Though the races at Wiscasset were points-paying races on April 27 and May 11, Emerson viewed the events as practice sessions.

“That’s our Oxford 250,” said Emerson, who now lives in Oxford. “There’s no doubt. Now that they’ve got the purse, it’s becoming a lot bigger deal now.”


Not everybody in the Wiscasset Speedway pit area has been as content with the early-season returns.

Reigning Late Model champion Will Collins of Waldoboro left Saturday’s race 13 laps from the finish, despite not having a mechanical failure or being caught up in a crash.

“The Coastal might not happen for us,” Collins said following the race. “I’m not going to come down here and run if I don’t feel like I can be competitive.”

Collins has never won the 200, despite winning five of 11 weekly Late Model races in 2022 and finishing in the top 10 in nine of 11 races last season en route to the track championship.

“We’ve got two cars now, and both cars have been horrible,” Collins said. “We’re just chasing our tails right now. It’s not like the field has gotten any faster. Everyone else is going the same speed, we’re just going slower.”

The Coastal 200 paid $5,000 to win for many years before track owners Richard and Vanessa Jordan doubled that purse two years ago. Now, with $15,000 guaranteed to the winner, it’s tied for third as Maine’s most lucrative stock car race.


Only the inaugural Celebration of America 300 on July 3 at Oxford and the 51st Oxford 250 on August 25 offer more at $40,000 and $25,000, respectively. Wiscasset’s own Boss Hogg 150 for Super Late Model/Pro Stock cars on September 1 also promises $15,000 to the winner.

The difference with the Coastal 200, of course, is that each of those other races come a half-season or more into the schedule, where the traditional Memorial Day weekend date of the Coastal 200 gives teams very little time to hit their collective stride.

Collins is a perfect example of a driver that thought he made a bunch of improvements over the winter but has had precious little track time to iron out the wrinkles this spring.

“You’d like to get a couple of weeks of practice in before that so you’re a little more prepared for (the 200),” said Skowhegan’s Kris Matchett, who plans to run the full Late Model schedule at Wiscasset in 2024 after years of competing full-time at Speedway 95 in Hermon. “I think it’s going to bring in quite a few cars. I think you’ll get a lot of guys who will swap over and run it, just because of the purse.”
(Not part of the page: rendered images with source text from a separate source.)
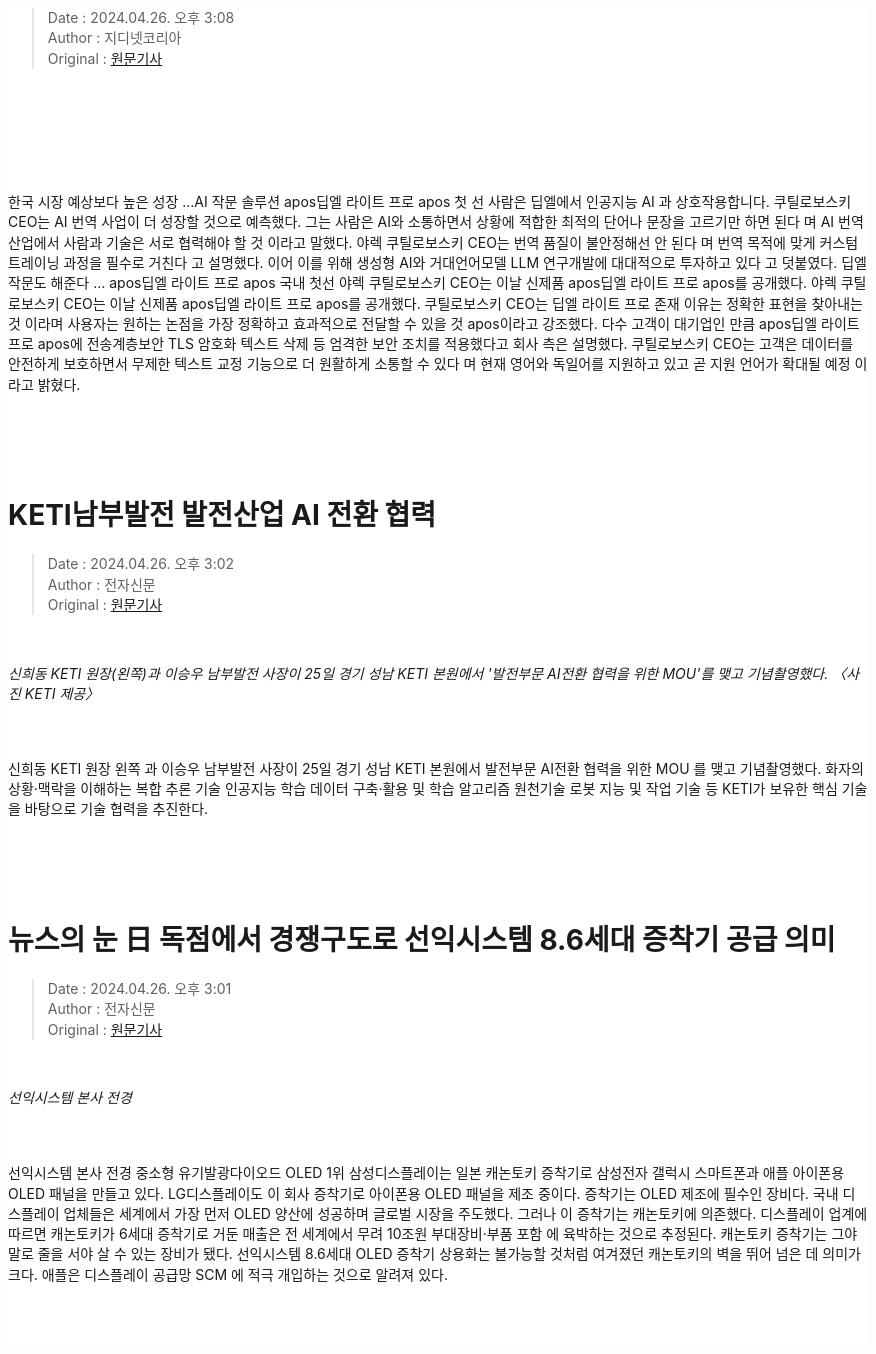 > Date : 2024.04.26. 오후 3:08  
> Author : 지디넷코리아  
> Original : [원문기사](https://n.news.naver.com/mnews/article/092/0002329490?sid=105)  
<br/>  
  
<img alt="" class="_LAZY_LOADING _LAZY_LOADING_INIT_HIDE" src="https://imgnews.pstatic.net/image/092/2024/04/26/0002329490_001_20240426150801228.jpg?type=w647" id="img1" style="display: none;"></img>  
<br/><br/>  
  
한국 시장 예상보다 높은 성장 …AI 작문 솔루션 apos딥엘 라이트 프로 apos 첫 선 사람은 딥엘에서 인공지능 AI 과 상호작용합니다.
쿠틸로보스키 CEO는 AI 번역 사업이 더 성장할 것으로 예측했다.
그는 사람은 AI와 소통하면서 상황에 적합한 최적의 단어나 문장을 고르기만 하면 된다 며 AI 번역 산업에서 사람과 기술은 서로 협력해야 할 것 이라고 말했다.
야렉 쿠틸로보스키 CEO는 번역 품질이 불안정해선 안 된다 며 번역 목적에 맞게 커스텀 트레이닝 과정을 필수로 거친다 고 설명했다.
이어 이를 위해 생성형 AI와 거대언어모델 LLM 연구개발에 대대적으로 투자하고 있다 고 덧붙였다.
딥엘 작문도 해준다 … apos딥엘 라이트 프로 apos 국내 첫선 야렉 쿠틸로보스키 CEO는 이날 신제품 apos딥엘 라이트 프로 apos를 공개했다.
야렉 쿠틸로보스키 CEO는 이날 신제품 apos딥엘 라이트 프로 apos를 공개했다.
쿠틸로보스키 CEO는 딥엘 라이트 프로 존재 이유는 정확한 표현을 찾아내는 것 이라며 사용자는 원하는 논점을 가장 정확하고 효과적으로 전달할 수 있을 것 apos이라고 강조했다.
다수 고객이 대기업인 만큼 apos딥엘 라이트 프로 apos에 전송계층보안 TLS 암호화 텍스트 삭제 등 엄격한 보안 조치를 적용했다고 회사 측은 설명했다.
쿠틸로보스키 CEO는 고객은 데이터를 안전하게 보호하면서 무제한 텍스트 교정 기능으로 더 원활하게 소통할 수 있다 며 현재 영어와 독일어를 지원하고 있고 곧 지원 언어가 확대될 예정 이라고 밝혔다.  
<br/><br/><br/>  

  
# KETI남부발전 발전산업 AI 전환 협력  
  
> Date : 2024.04.26. 오후 3:02  
> Author : 전자신문  
> Original : [원문기사](https://n.news.naver.com/mnews/article/030/0003201756?sid=105)  
<br/>  
  
<img alt="신희동 KETI 원장(왼쪽)과 이승우 남부발전 사장이 25일 경기 성남 KETI 본원에서 '발전부문 AI전환 협력을 위한 MOU'를 맺고 기념촬영했다. 〈사진 KETI 제공〉" class="_LAZY_LOADING _LAZY_LOADING_INIT_HIDE" src="https://imgnews.pstatic.net/image/030/2024/04/26/0003201756_001_20240426150201131.jpg?type=w647" id="img1" style="display: none;"></img><em class="img_desc">신희동 KETI 원장(왼쪽)과 이승우 남부발전 사장이 25일 경기 성남 KETI 본원에서 '발전부문 AI전환 협력을 위한 MOU'를 맺고 기념촬영했다. 〈사진 KETI 제공〉</em>  
<br/><br/>  
  
신희동 KETI 원장 왼쪽 과 이승우 남부발전 사장이 25일 경기 성남 KETI 본원에서 발전부문 AI전환 협력을 위한 MOU 를 맺고 기념촬영했다.
화자의 상황·맥락을 이해하는 복합 추론 기술 인공지능 학습 데이터 구축·활용 및 학습 알고리즘 원천기술 로봇 지능 및 작업 기술 등 KETI가 보유한 핵심 기술을 바탕으로 기술 협력을 추진한다.  
<br/><br/><br/>  

  
# 뉴스의 눈 日 독점에서 경쟁구도로 선익시스템 8.6세대 증착기 공급 의미  
  
> Date : 2024.04.26. 오후 3:01  
> Author : 전자신문  
> Original : [원문기사](https://n.news.naver.com/mnews/article/030/0003201755?sid=105)  
<br/>  
  
<img alt="선익시스템 본사 전경" class="_LAZY_LOADING _LAZY_LOADING_INIT_HIDE" src="https://imgnews.pstatic.net/image/030/2024/04/26/0003201755_001_20240426150106156.jpg?type=w647" id="img1" style="display: none;"></img><em class="img_desc">선익시스템 본사 전경</em>  
<br/><br/>  
  
선익시스템 본사 전경 중소형 유기발광다이오드 OLED 1위 삼성디스플레이는 일본 캐논토키 증착기로 삼성전자 갤럭시 스마트폰과 애플 아이폰용 OLED 패널을 만들고 있다.
LG디스플레이도 이 회사 증착기로 아이폰용 OLED 패널을 제조 중이다.
증착기는 OLED 제조에 필수인 장비다.
국내 디스플레이 업체들은 세계에서 가장 먼저 OLED 양산에 성공하며 글로벌 시장을 주도했다.
그러나 이 증착기는 캐논토키에 의존했다.
디스플레이 업계에 따르면 캐논토키가 6세대 증착기로 거둔 매출은 전 세계에서 무려 10조원 부대장비·부품 포함 에 육박하는 것으로 추정된다.
캐논토키 증착기는 그야말로 줄을 서야 살 수 있는 장비가 됐다.
선익시스템 8.6세대 OLED 증착기 상용화는 불가능할 것처럼 여겨졌던 캐논토키의 벽을 뛰어 넘은 데 의미가 크다.
애플은 디스플레이 공급망 SCM 에 적극 개입하는 것으로 알려져 있다.  
<br/><br/><br/>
Track officials estimate maybe a half-dozen “outsiders” will attempt the Coastal 200, which has been the case for the last few seasons. American-Canadian Tour (ACT) Late Models do not have a points race on Sunday, although the Memorial Day Classic at Thunder Road International Speedbowl in Vermont is a similarly marquee event and there are slightly different rules for ACT-legal Late Models and those racing at Wiscasset Speedway.

“We just try to do what we do and do it very well,” Vanessa Jordan said.


Mike Hopkins of Hermon, who won the event last May, and Dave Farrington Jr. of Jay have each won the Coastal 200 despite not competing weekly at the track.

Nobody currently feels as confident about this year’s Coastal 200 as Emerson.

“I can’t even tell you how to explain to you good this feels,” Emerson said of his Late Model win. “We spent literally four to five days in the garage, every single week, for the last three years, and we’d never really even gotten close (to winning). Finally, we had a car we knew we could win with. We gave it everything we could just to get to where we are now.

“Hopefully everything will align (on May 26) and we’ll be in the same exact situation.”